Karen Quintos, Chief Customer Officer at Dell, said that “stronger human-machine partnerships will result in stronger human-human relationships, as companies take a customer-first approach and lead with insights. By applying machine learning and AI to customer data, companies will be able to predict and understand customer behavior like never before.”
Jeremy Burton, chief marketing officer of Dell Technologies, said that “you can understand why the business community is so polarized. There tend to be two extreme perspectives about the future: the anxiety-driven issue of human obsolescence or the optimistic view that technology will solve our greatest social problems. These differing viewpoints could make it difficult for organisations to prepare for a future that’s in flux and would certainly hamper leaders’ efforts to push through necessary change.”

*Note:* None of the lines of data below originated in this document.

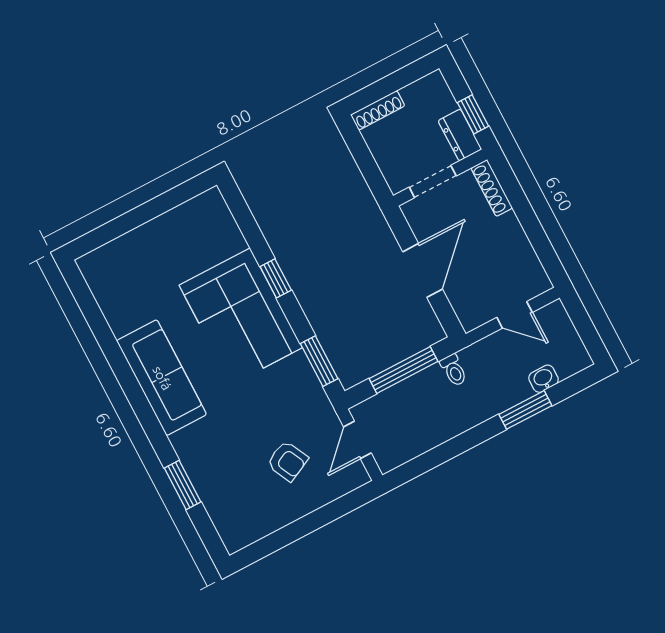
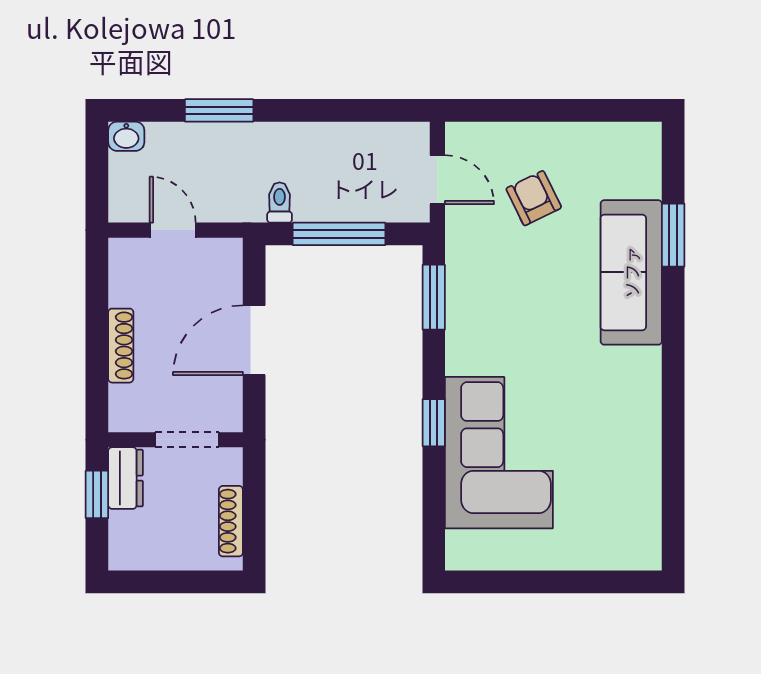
shoe rack: (378, 110) -> (231, 521), moved, turned -90
shoe rack: (492, 188) -> (121, 346), moved
corner sofa: (241, 316) -> (499, 453), moved
sofa: (162, 378) -> (631, 272), moved
washbasin: (544, 379) -> (126, 136), moved
door: (357, 440) -> (437, 180), hinge flipped

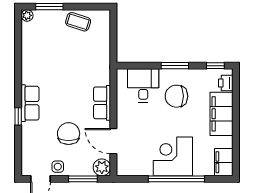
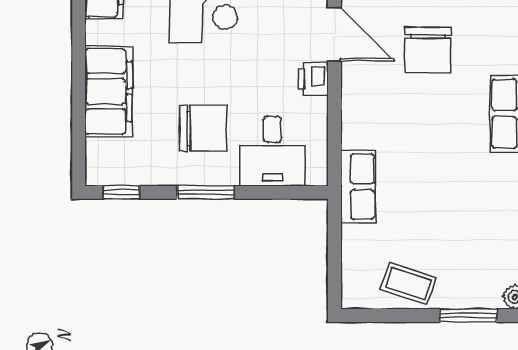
printer: (226, 83) -> (313, 79), moved, turned 180
row of seats: (102, 103) -> (358, 187), moved

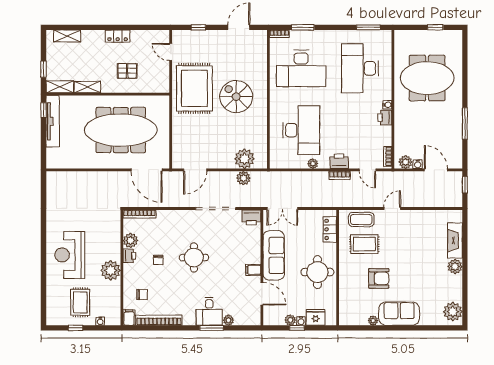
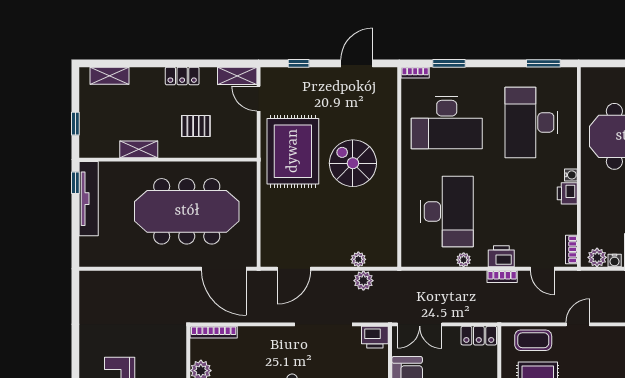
shelving: (60, 87) -> (237, 76), moved
plant: (244, 159) -> (358, 259), width x0.53, depth x0.53
locker: (330, 229) -> (479, 336), moved, turned -90

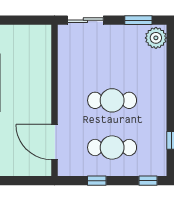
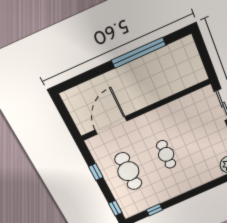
cafe table: (112, 100) -> (166, 154), width x0.73, depth x0.74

On the employer side, nearly half say that the introduction of AI, automation and new technologies will free users up to do higher-level more productive tasks, while the other half disagrees with this. Despite that split, 82 percent say that in the future, workers will become more collaborative in their relationship to machines, creating “integrated teams.”
On the employee side, nearly 80 percent of employees said that they think machine and software will help them with their jobs, making work more engaging and empowering the users to improve how they perform their jobs. But despite the potential for good, most also admit that they worry about the safety of their jobs in that future too. They worry that fewer workers will be needed and their job may be one of those that no longer exists.